Two years went by in a flash in Oregon with that startup working very long days, but by then I was calling Portland, OR home and could not have been happier. I worked in several startups after that and thrive in that type of environment. Eventually I landed at a startup called BizBuilt which eventually was rebranded to Infowrap where I am still working on the product. At Infowrap, we were tasked with converting a Ruby on Rails with ERB views application to Angular pre-1.0 (beta days) and my co-workers could not have been more nervous. It ended up being a solid bet and we are still deploying the Angular 1.x app.
What project are you working on now?
Infowrap is a large Angular 1.x app and we are currently in the process of upgrading to Angular 2 with plans to deploy a NativeScript app by the end of the year to replace our current hybrid app, which we have never been 100% happy with due to fact that WebView performance has always been less than ideal.
What’s the most interesting project you’ve done recently? Tell us about it!
The recent AngularAttack 48 hour hackathon is definitely the most interesting project I've been involved with recently. We developed a music application written with Angular 2 and ported an amazing visualizer to be used with the player. This project is now open source here and there are a lot of things planned for the future of this project. It can be enjoyed here. Our original hackathon entry can be viewed here.

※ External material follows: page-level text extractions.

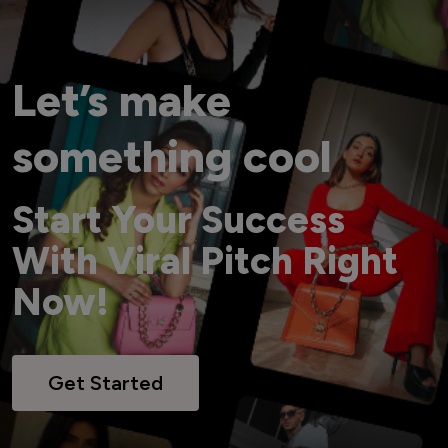
Let’s make
something cool
Start Your Success
With Viral Pitch Right
Now!
Get Started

What are some challenges you are encountering now in your work?
Definitely converting a large Angular 1.x codebase written in CoffeeScript to an Angular 2 codebase written with TypeScript. It's coming along slowly but hopefully will pick up more through the summer. We are using an Angular 2 seed project, angular2-seed-advanced that I developed as a compliment and expansion to Minko Gechev's excellent angular2-seed.
Handling state has always been an area that can get out of hand in a large software application project which allows for a lot of user interaction and Infowrap is no exception. We are excited to use ngrx/store for all Infowrap's state management with our upgrade.
Which of our products do you use and why?
Here at Infowrap, we use Telerik Platform to build and deploy our hybrid iOS and Android app. We used to use Trigger.io
forge tools and it was a great experience, but we were in the process of moving away from using Urban Airship push notifications and were looking for a more integrated solution. Telerik Platform was the answer and has been a great decision. We love it.
What’s the biggest software pain point, in your opinion, in the mind of your partners/clients?
Differentiating between the new hype around Progressive Web Apps and traditional native mobile applications. PWA is an exciting advancement for web development, be it on the desktop browser or on a mobile device. It will be a great option for companies that are operating lean and have an existing web architecture in place or just want to get the ball rolling with a web presence. It will also provide a nice web experience. Some of the hype appears to suggest, however, that it provides the same performance of native and that is causing some confusion. Having a web strategy is very important and PWA should be an integral part of that strategy now, however delivering a unique and superior UX experience on mobile devices involves building a native UI that delivers optimal performance on each given platform. This is an area that NativeScript is ideal for, especially if the company wants to utilize their web tech with minimal extra overhead to deliver a native mobile experience with unparalleled performance.
Untangling this confusion will be a challenge for some time to come due to the marketing going on behind PWAs at the moment. I foresee some clients grappling with this confusion in the future.